The Greater Dublin Drainage project will:

  • safeguard public health
  • improve and protect the environment
  • facilitate employment, social progress & economic growth in the wider Dublin region.

From a community perspective, there are clear and long-term benefits in terms of health protection, opportunities for health improvements and access to services. The delivery of this project will result in significant improvements in the level of customer service in terms of supply.

The proposed project will facilitate the continued development of the Greater Dublin Area. There is the potential for socio-economic gains, including economic growth and residential development. There is the potential for increased employment and reduced unemployment. There will also be benefits in terms of social health, including decreased social inequality.

Economic benefits will be realised through operational cost savings made from a reduction in wastewater treatment costs.
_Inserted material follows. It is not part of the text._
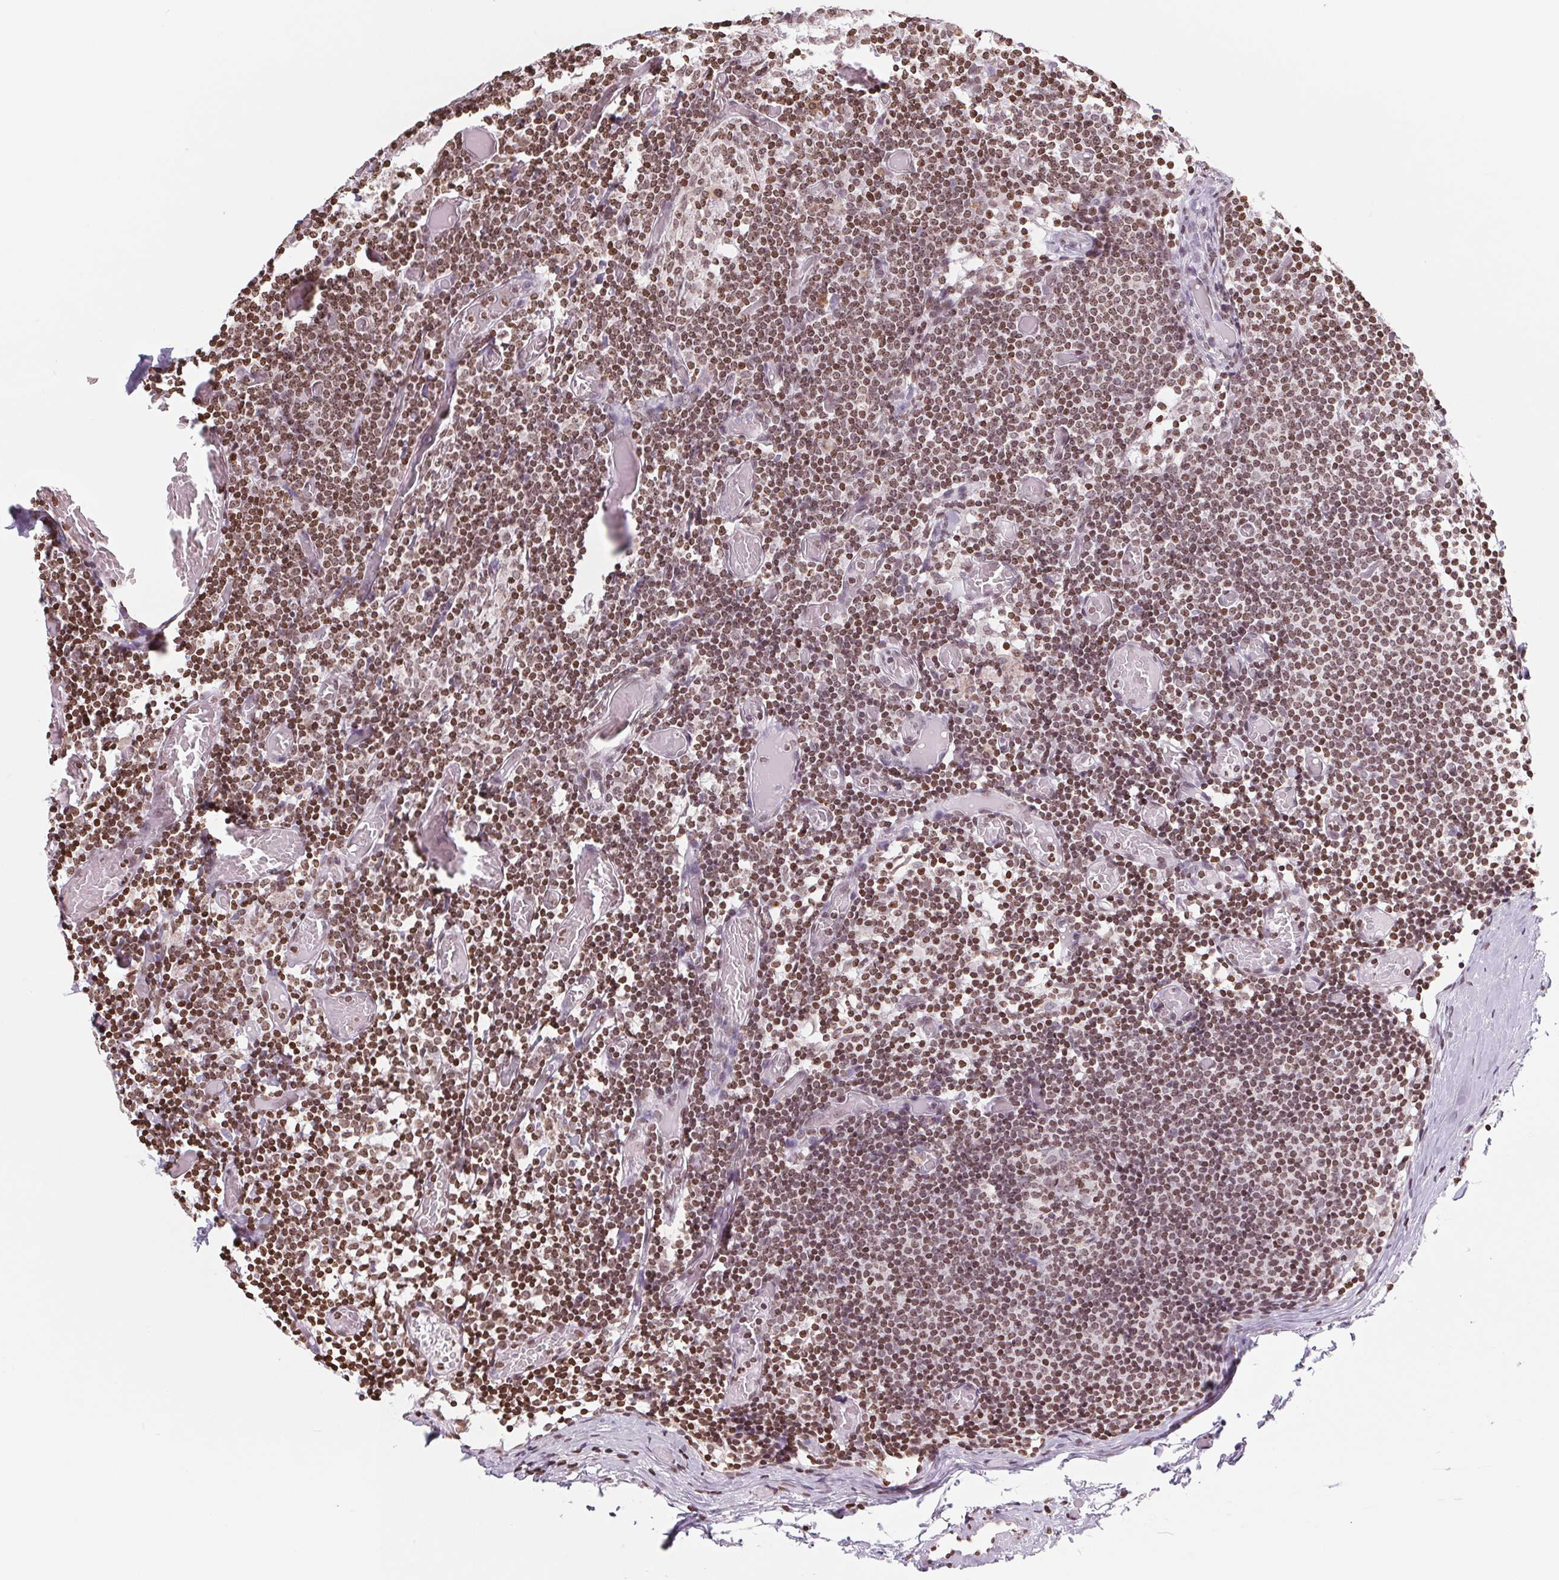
{"staining": {"intensity": "moderate", "quantity": ">75%", "location": "nuclear"}, "tissue": "lymph node", "cell_type": "Germinal center cells", "image_type": "normal", "snomed": [{"axis": "morphology", "description": "Normal tissue, NOS"}, {"axis": "topography", "description": "Lymph node"}], "caption": "The photomicrograph shows staining of normal lymph node, revealing moderate nuclear protein expression (brown color) within germinal center cells. (DAB (3,3'-diaminobenzidine) IHC, brown staining for protein, blue staining for nuclei).", "gene": "SMIM12", "patient": {"sex": "female", "age": 41}}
The rising mains for the pipeline are designed as full welded high-pressure mains suitable for the variable ground conditions encountered along the route, which is designed to minimise maintenance and repair. The pipeline will be backfilled above the pipe surround using excavated on-site materials, thereby minimising the amount of imported backfill materials required.

The proposed construction methods were chosen for a number of reasons, including the reduction of waster materials generated as a result of the construction works. Trenchless methodologies are proposed at locations which would otherwise result in a significant generation of waste. Trenchless methodologies are also proposed at crossings of significant roads and railways ensuring minimum disruption to traffic.

Furthermore, the construction of outfall pipeline is proposed to be carried out using trenchless methodologies for the entire land-based section of the outfall. It is proposed to construct the subsea section of the outfall using dredging and a “float and sink” method. This construction methodology will require the dredging of the seabed to create a trapezoidal trench ~5m deep and 5m wide at the base. The excavated material will be returned to the trench once the pipe is in place. This construction technique will ensure that there will be no waste generated for this section of the outfall.